Your task is to set down the line containing "4) Copy of deed" and every later line of the entries, word for word, including the last.

(Dataset entries)
==============================

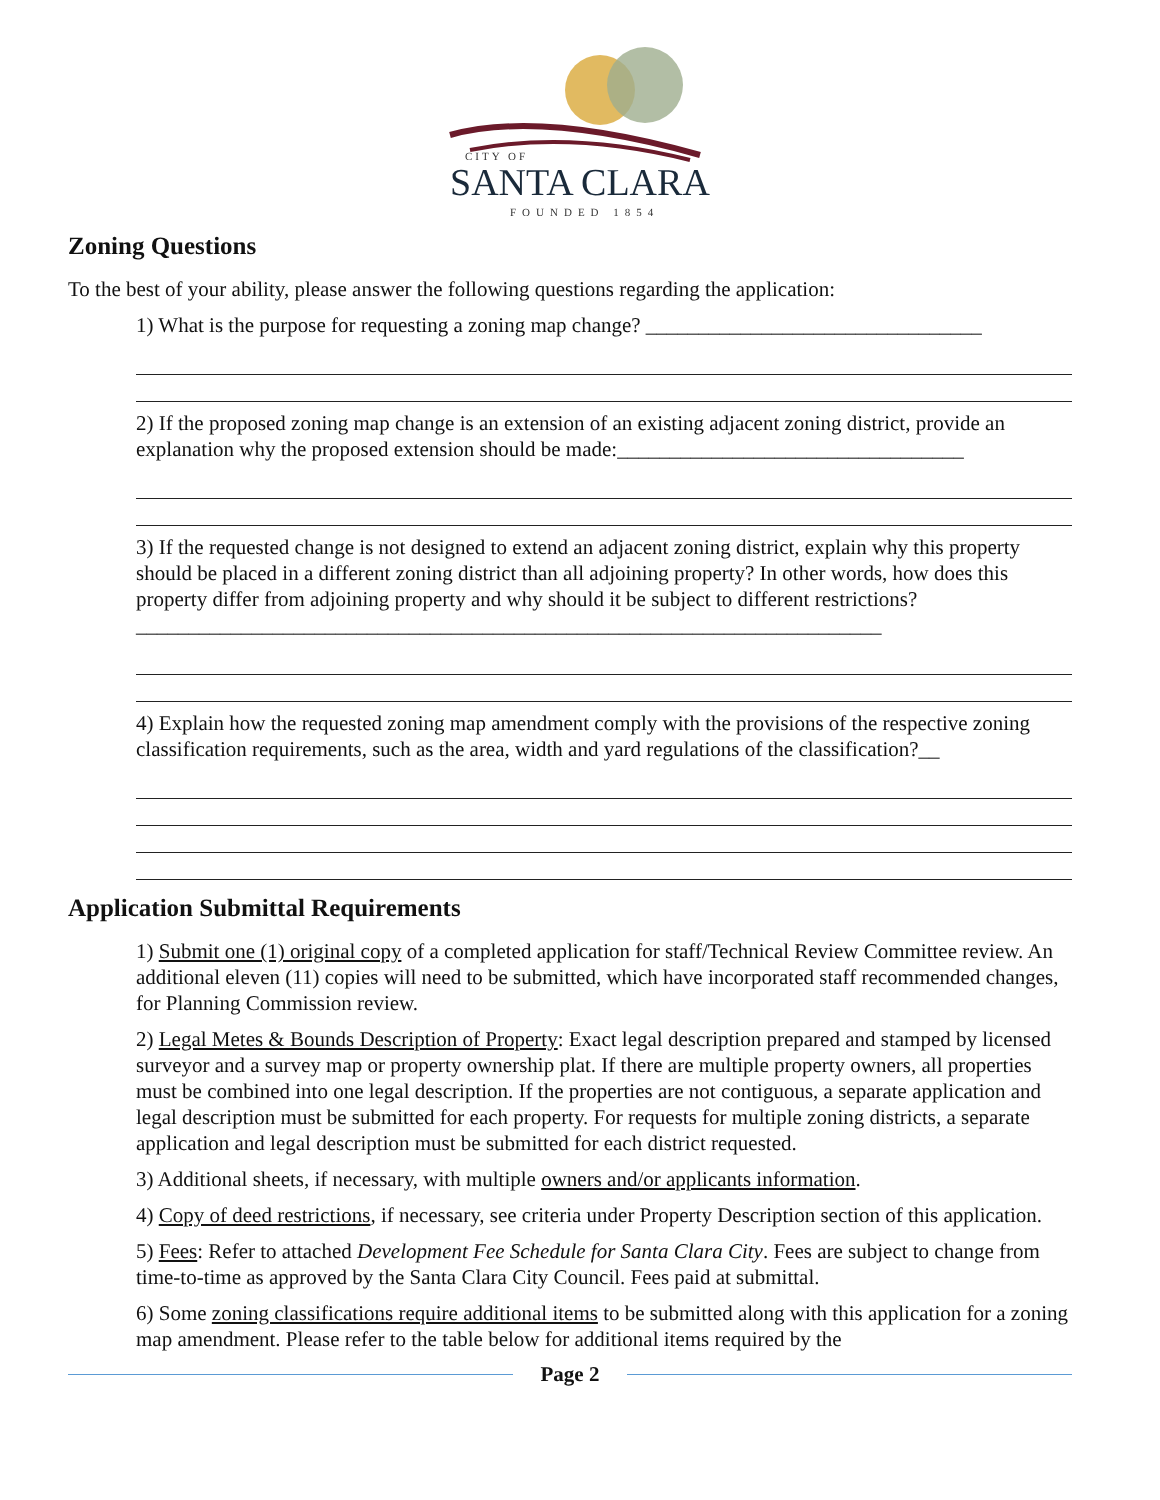CITY OF
SANTA CLARA
FOUNDED 1854
Zoning Questions
To the best of your ability, please answer the following questions regarding the application:
1) What is the purpose for requesting a zoning map change? ________________________________
2) If the proposed zoning map change is an extension of an existing adjacent zoning district, provide an explanation why the proposed extension should be made:_________________________________
3) If the requested change is not designed to extend an adjacent zoning district, explain why this property should be placed in a different zoning district than all adjoining property? In other words, how does this property differ from adjoining property and why should it be subject to different restrictions?_______________________________________________________________________
4) Explain how the requested zoning map amendment comply with the provisions of the respective zoning classification requirements, such as the area, width and yard regulations of the classification?__
Application Submittal Requirements
1) Submit one (1) original copy of a completed application for staff/Technical Review Committee review. An additional eleven (11) copies will need to be submitted, which have incorporated staff recommended changes, for Planning Commission review.
2) Legal Metes & Bounds Description of Property: Exact legal description prepared and stamped by licensed surveyor and a survey map or property ownership plat. If there are multiple property owners, all properties must be combined into one legal description. If the properties are not contiguous, a separate application and legal description must be submitted for each property. For requests for multiple zoning districts, a separate application and legal description must be submitted for each district requested.
3) Additional sheets, if necessary, with multiple owners and/or applicants information.
4) Copy of deed restrictions, if necessary, see criteria under Property Description section of this application.
5) Fees: Refer to attached Development Fee Schedule for Santa Clara City. Fees are subject to change from time-to-time as approved by the Santa Clara City Council. Fees paid at submittal.
6) Some zoning classifications require additional items to be submitted along with this application for a zoning map amendment. Please refer to the table below for additional items required by the
Page 2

==============================

• THE ANSWER:
4) Copy of deed restrictions, if necessary, see criteria under Property Description section of this application.
5) Fees: Refer to attached Development Fee Schedule for Santa Clara City. Fees are subject to change from time-to-time as approved by the Santa Clara City Council. Fees paid at submittal.
6) Some zoning classifications require additional items to be submitted along with this application for a zoning map amendment. Please refer to the table below for additional items required by the
Page 2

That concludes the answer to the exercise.